Aim of the exercise
From the entries below, extract every line that includes the word "down".

Task data
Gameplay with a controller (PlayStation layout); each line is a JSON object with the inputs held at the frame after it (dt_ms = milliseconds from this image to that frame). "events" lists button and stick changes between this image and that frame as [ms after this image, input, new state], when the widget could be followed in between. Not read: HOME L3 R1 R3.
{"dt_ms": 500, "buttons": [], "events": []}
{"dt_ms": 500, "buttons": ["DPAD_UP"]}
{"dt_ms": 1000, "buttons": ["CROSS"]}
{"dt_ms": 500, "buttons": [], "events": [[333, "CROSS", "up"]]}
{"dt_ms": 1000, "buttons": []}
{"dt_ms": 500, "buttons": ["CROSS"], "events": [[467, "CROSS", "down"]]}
--
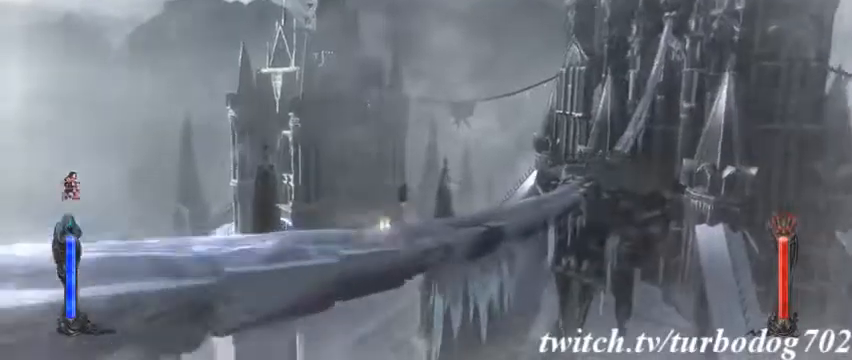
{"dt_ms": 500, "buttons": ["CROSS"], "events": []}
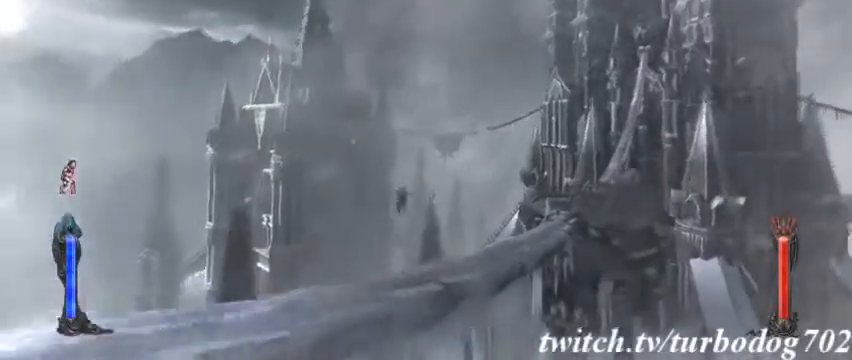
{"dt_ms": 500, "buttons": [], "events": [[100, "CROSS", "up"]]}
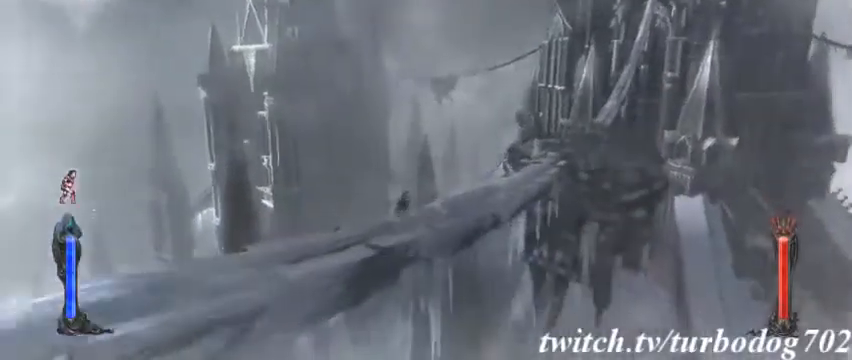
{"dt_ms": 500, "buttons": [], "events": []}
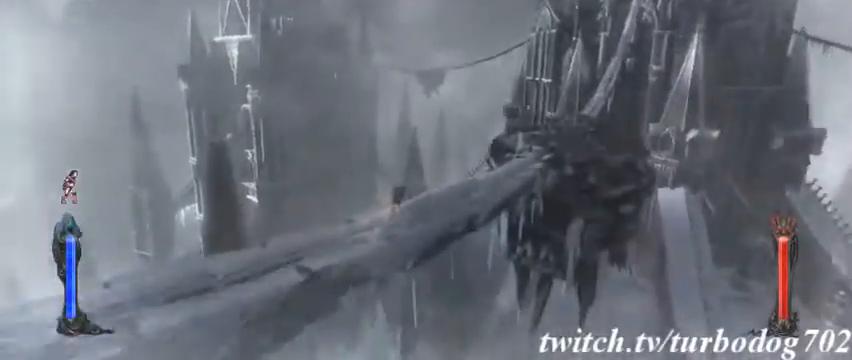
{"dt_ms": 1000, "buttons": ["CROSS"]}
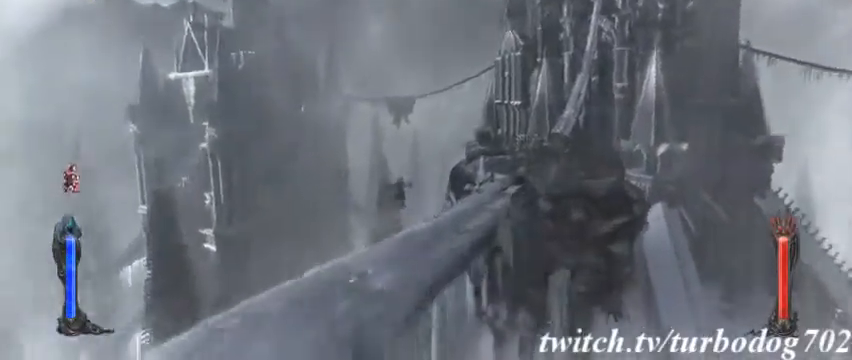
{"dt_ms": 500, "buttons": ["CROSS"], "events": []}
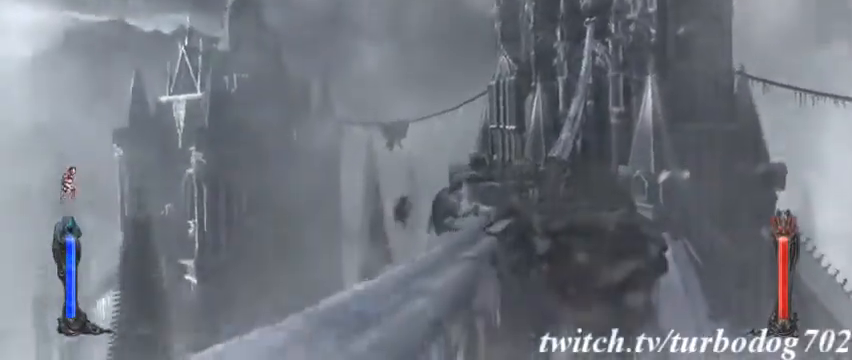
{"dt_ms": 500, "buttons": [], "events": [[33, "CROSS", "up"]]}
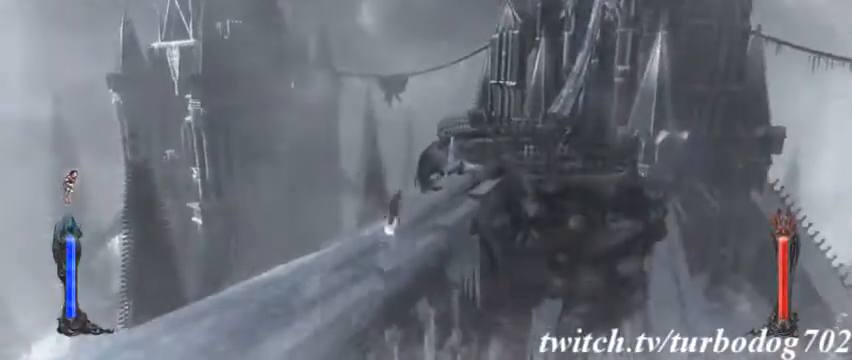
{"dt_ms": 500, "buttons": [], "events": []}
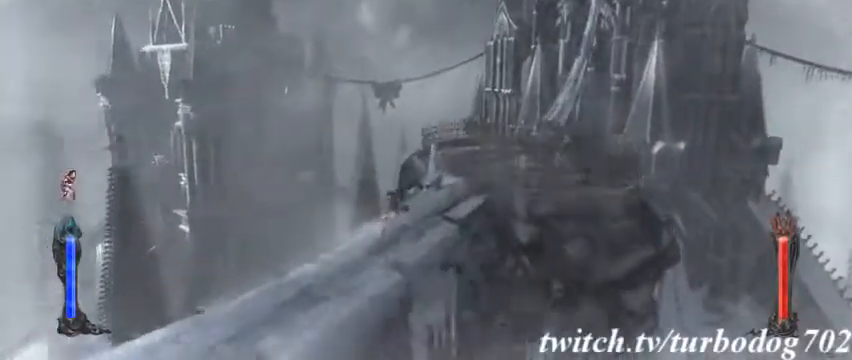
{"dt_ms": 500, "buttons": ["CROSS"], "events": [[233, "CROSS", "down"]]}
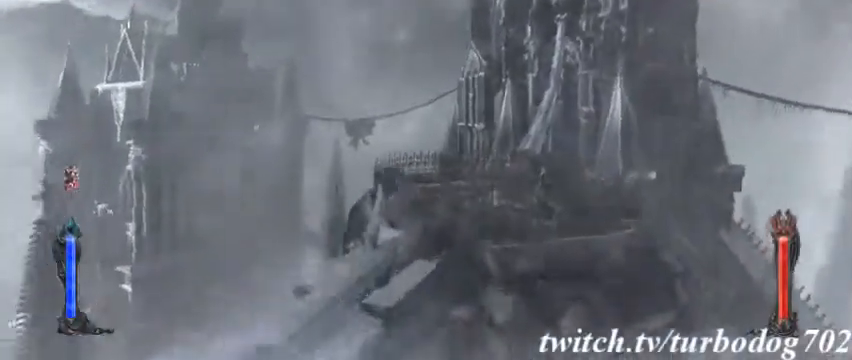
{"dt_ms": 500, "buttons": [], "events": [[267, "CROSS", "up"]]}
...
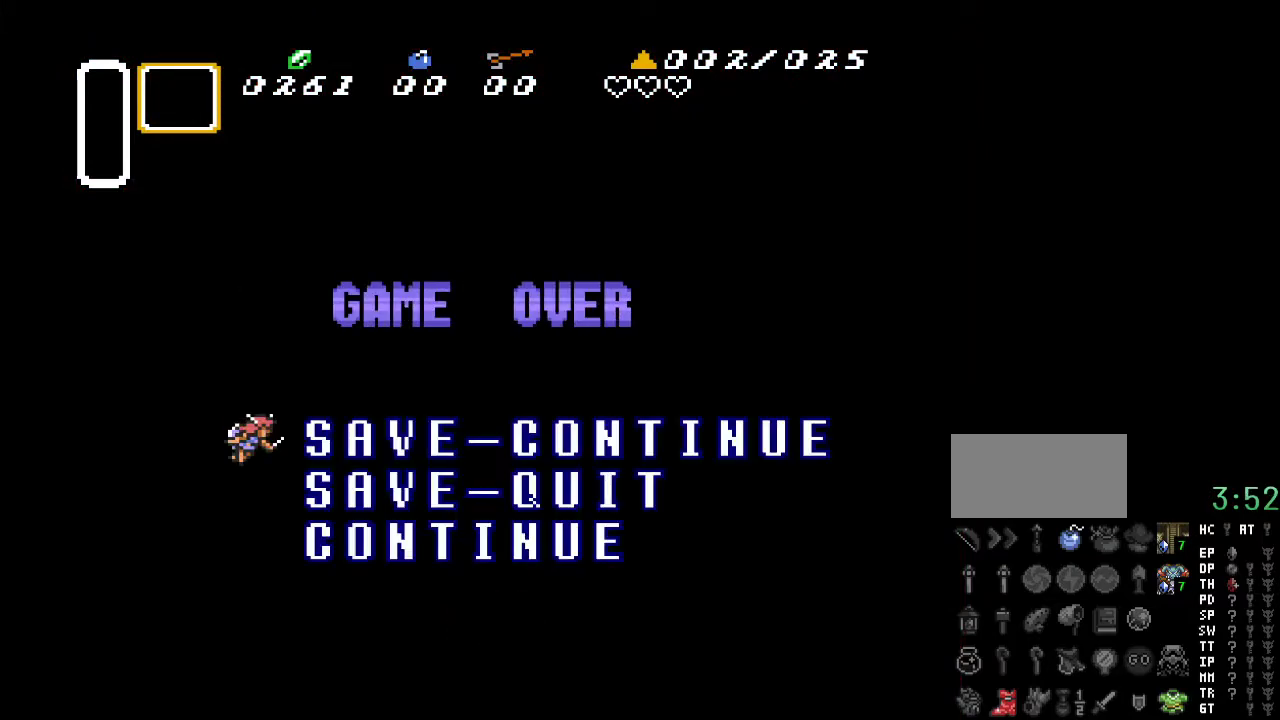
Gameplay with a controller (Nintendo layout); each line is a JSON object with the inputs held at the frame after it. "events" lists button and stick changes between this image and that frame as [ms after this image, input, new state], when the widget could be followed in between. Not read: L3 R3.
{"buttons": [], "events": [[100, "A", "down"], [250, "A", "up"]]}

Your solution
{"dt_ms": 500, "buttons": ["CROSS"], "events": [[467, "CROSS", "down"]]}
{"dt_ms": 500, "buttons": ["CROSS"], "events": [[233, "CROSS", "down"]]}
{"buttons": [], "events": [[100, "A", "down"], [250, "A", "up"]]}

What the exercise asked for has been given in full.